A method for producing a spheroidal graphite cast iron product, which comprises adding 06% by weight or less and performing heat treatment. 3. adding Sn 0.02 wt% or more 0.06 wt% or less, not rotate the lower range of the A ₁ eutectoid transformation temperature range after holding at a temperature greater than A ₁ eutectoid transformation temperature Temperature A method for manufacturing spheroidal graphite cast iron, which comprises subjecting a spheroidal graphite cast iron to a heat treatment in which the temperature is lowered in a furnace and then rapidly cooled. 4. Sn is added in an amount of 0.02% by weight or more and 0.06% by weight or less, held at a temperature higher than the A ₁ eutectoid transformation temperature, and then rapidly cooled to room temperature, and thereafter, at a temperature lower than the A ₁ eutectoid transformation temperature.
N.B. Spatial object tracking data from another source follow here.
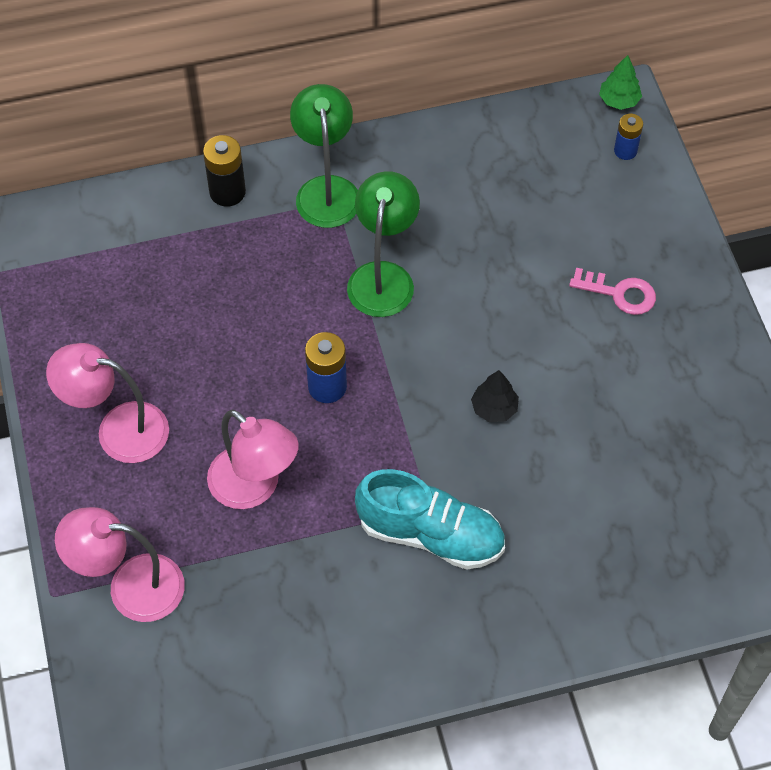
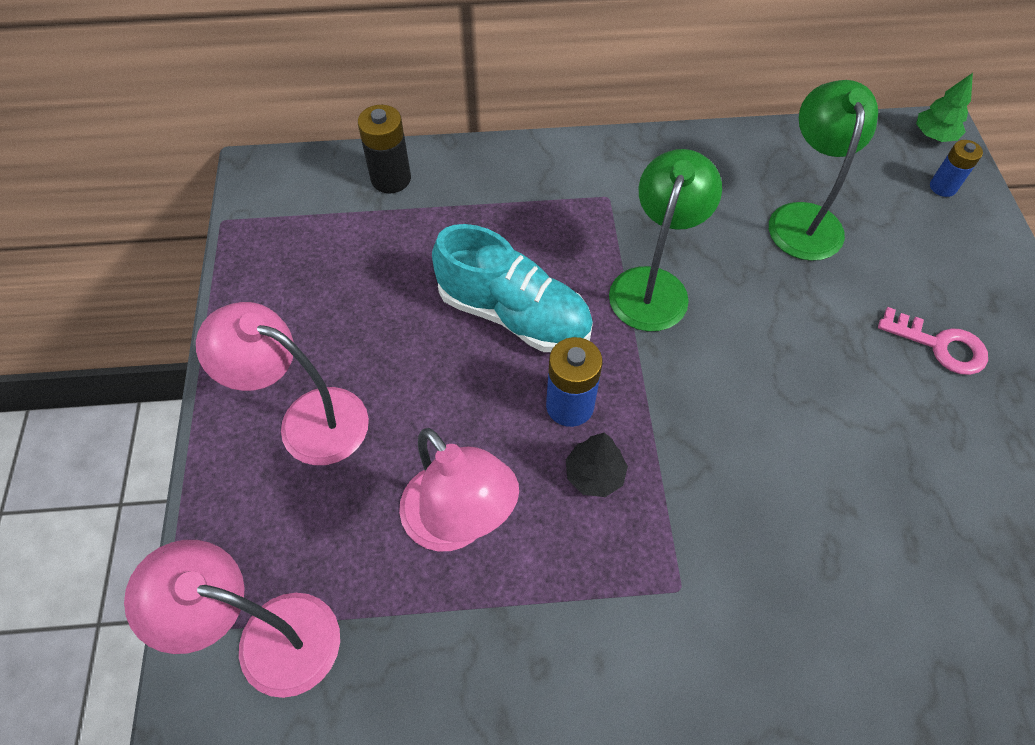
camera: 10 degrees right, 0 degrees up
(227, 192) = (491, 172): black battery -> black battery (391, 179)
(326, 190) = (600, 183): green lamp -> green lamp (803, 218)
(430, 534) = (681, 632): turquoise shoe -> turquoise shoe (513, 314)
(494, 408) = (778, 467): black tree -> black tree (594, 475)

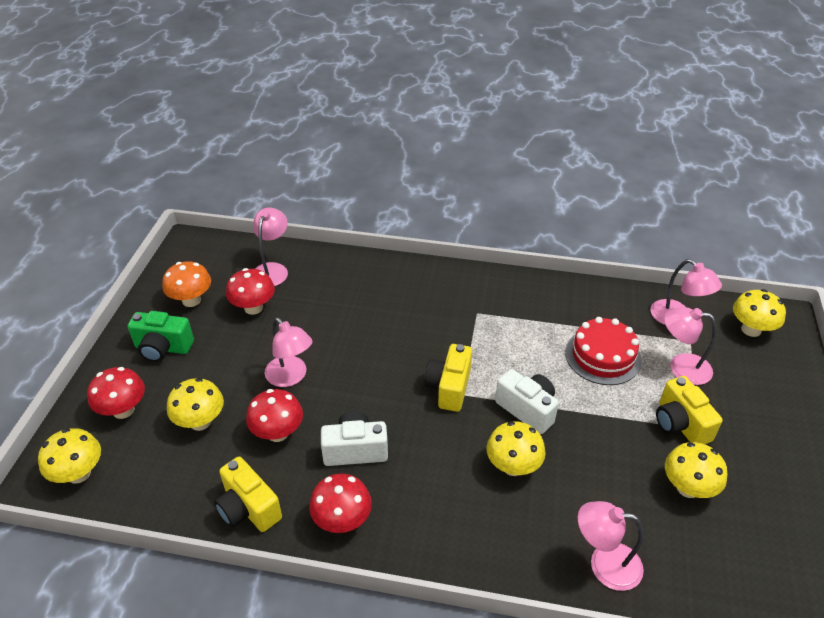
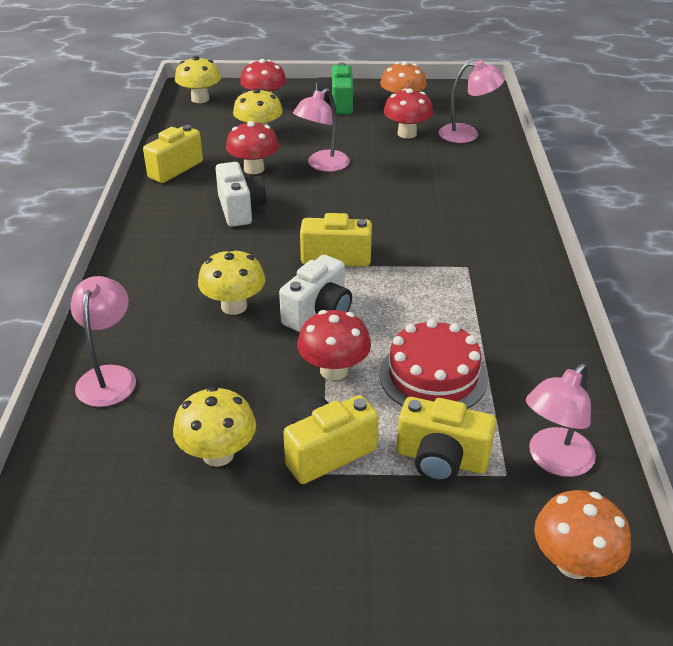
camera: 80 degrees right, 5 degrees down
(342, 520) = (161, 212): red mushroom -> red mushroom (334, 370)
(681, 367) = (441, 459): pink lamp -> yellow camera
(751, 329) = (573, 563): yellow mushroom -> orange mushroom

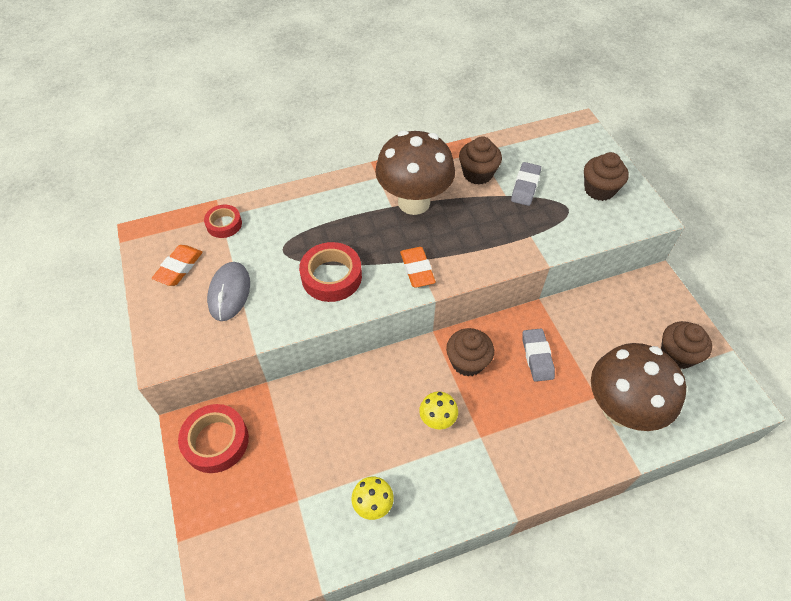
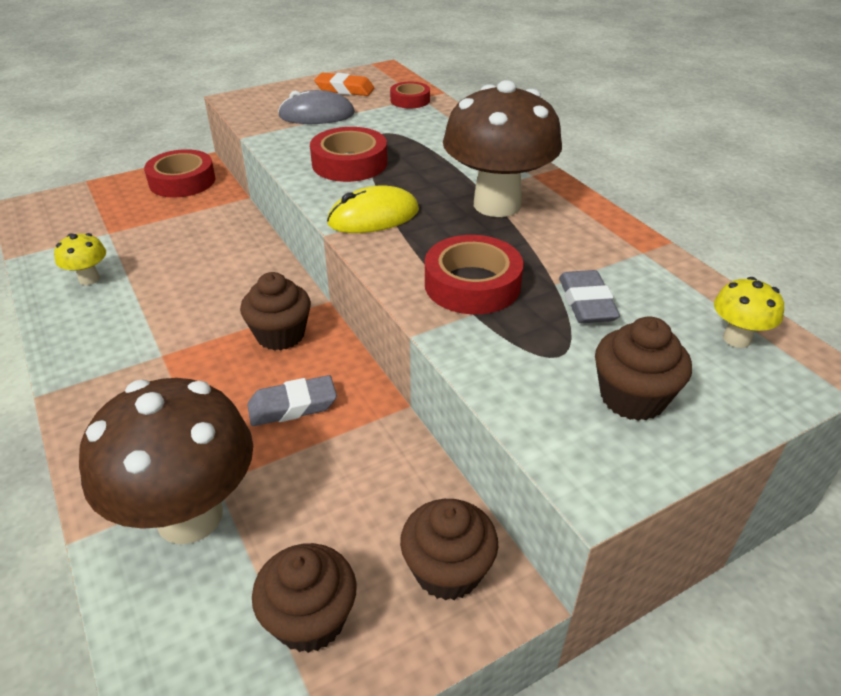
camera: 80 degrees right, 15 degrees down
(417, 270) = (373, 217): orange eraser -> yellow mouse
(437, 420) = (191, 315): yellow mushroom -> yellow mushroom (736, 338)
(477, 174) = (588, 253): brown cupcake -> brown cupcake (447, 570)
(503, 231) = (472, 284): none -> red tape
(525, 187) = (586, 303): grey eraser -> grey eraser turned 75 degrees clockwise

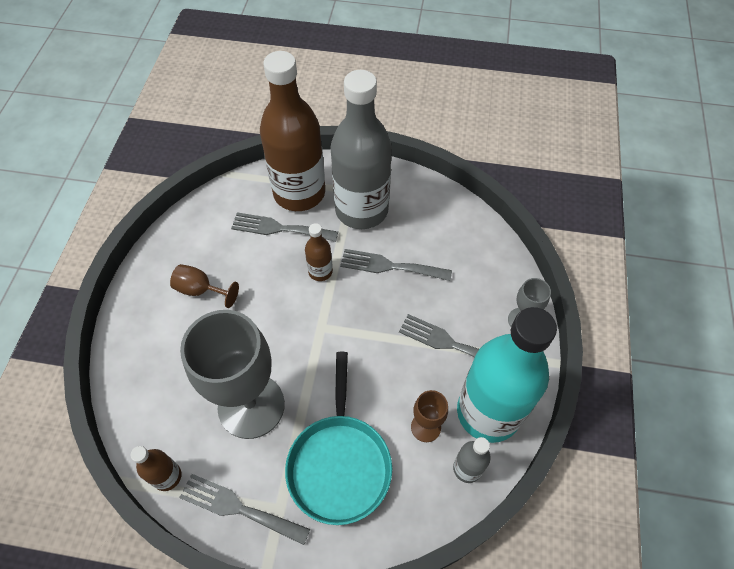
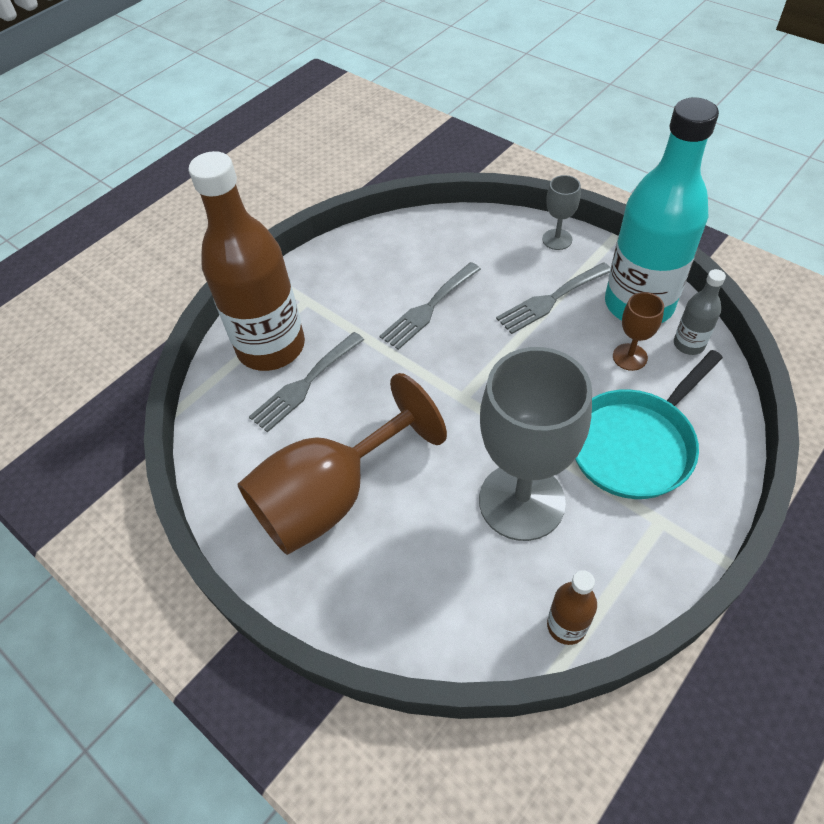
camera: 55 degrees left, 5 degrees down
(201, 290) = (331, 497): brown goblet -> brown goblet, size x2.24
(238, 508) = (642, 561): grey fork -> none
(320, 271) = (392, 369): brown bottle -> none
(339, 464) = (634, 445): turquoise pan -> turquoise pan turned 105 degrees clockwise
(361, 210) = (340, 302): grey bottle -> none

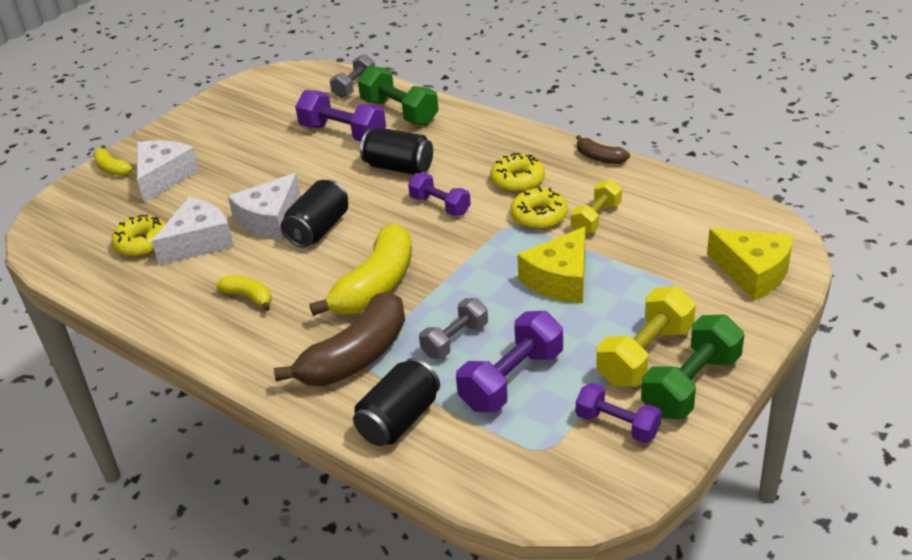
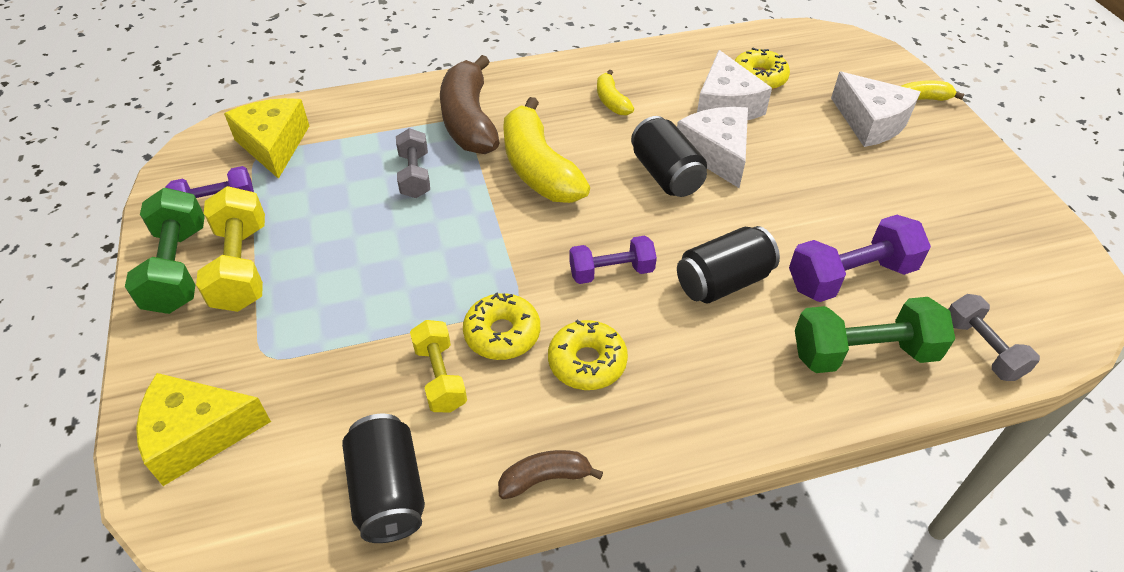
camera: 125 degrees right, 10 degrees up
(248, 297) = (611, 101): yellow banana -> yellow banana turned 90 degrees clockwise
(399, 420) = (381, 110): black can -> black can (388, 491)
(511, 380) = (334, 179): purple dumbbell -> none
(560, 279) = (394, 281): yellow cheese -> yellow cheese (274, 145)

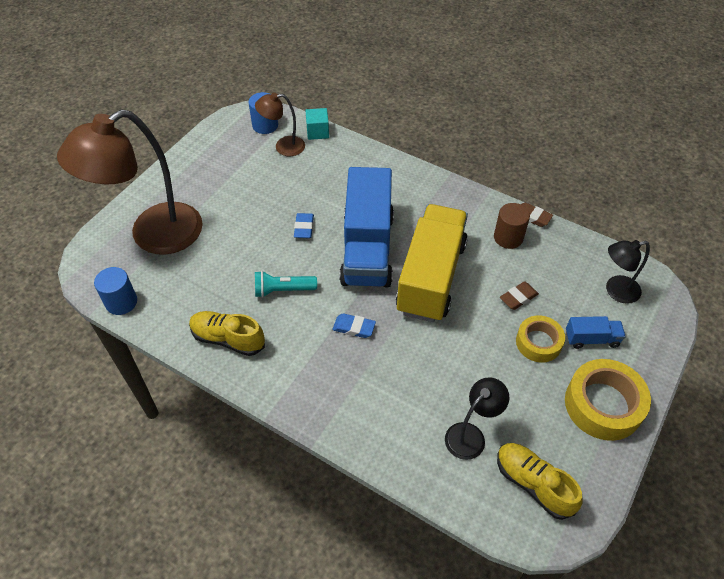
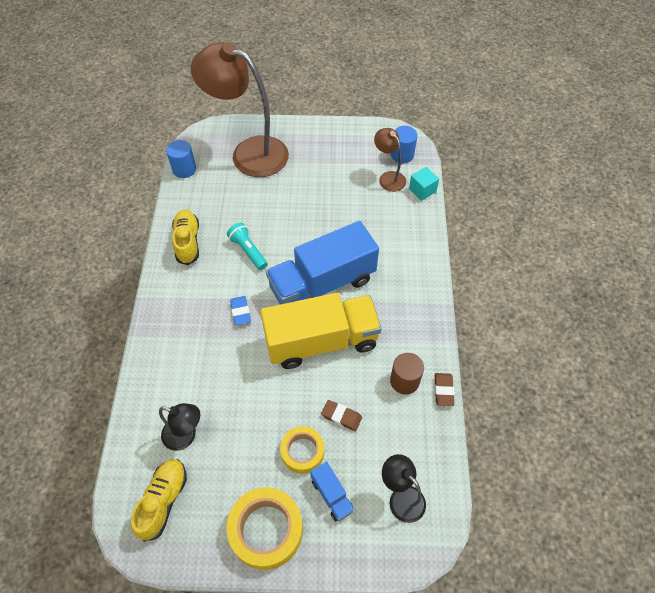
camera: 60 degrees right, 5 degrees up
(304, 228) = (315, 233): blue eraser -> none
A method for manufacturing spheroidal graphite cast iron, characterized by performing a heat treatment of quenching after holding at the temperature. 5. A mixed structure of spheroidal graphite, pearlite and ferrite, the main matrix structure of which is pearlite, and the main branch of ferrite having a width of 5 μm and a length of 25 μm or less or a branched ferrite has a width of 0. ．
A spheroidal graphite cast iron characterized by having a structure having a size of 05 μm and a length of 0.25 μm or less and having a ferrite area ratio excluding graphite in the matrix of 10% or less. 6. The spheroidal graphite cast iron according to claim 4, wherein the Brunel hardness is HB240 or more and the impact absorption energy at −60 ° C. is 25 J / cm ² or more in a Charpy notched test piece. Spheroidal graphite cast iron.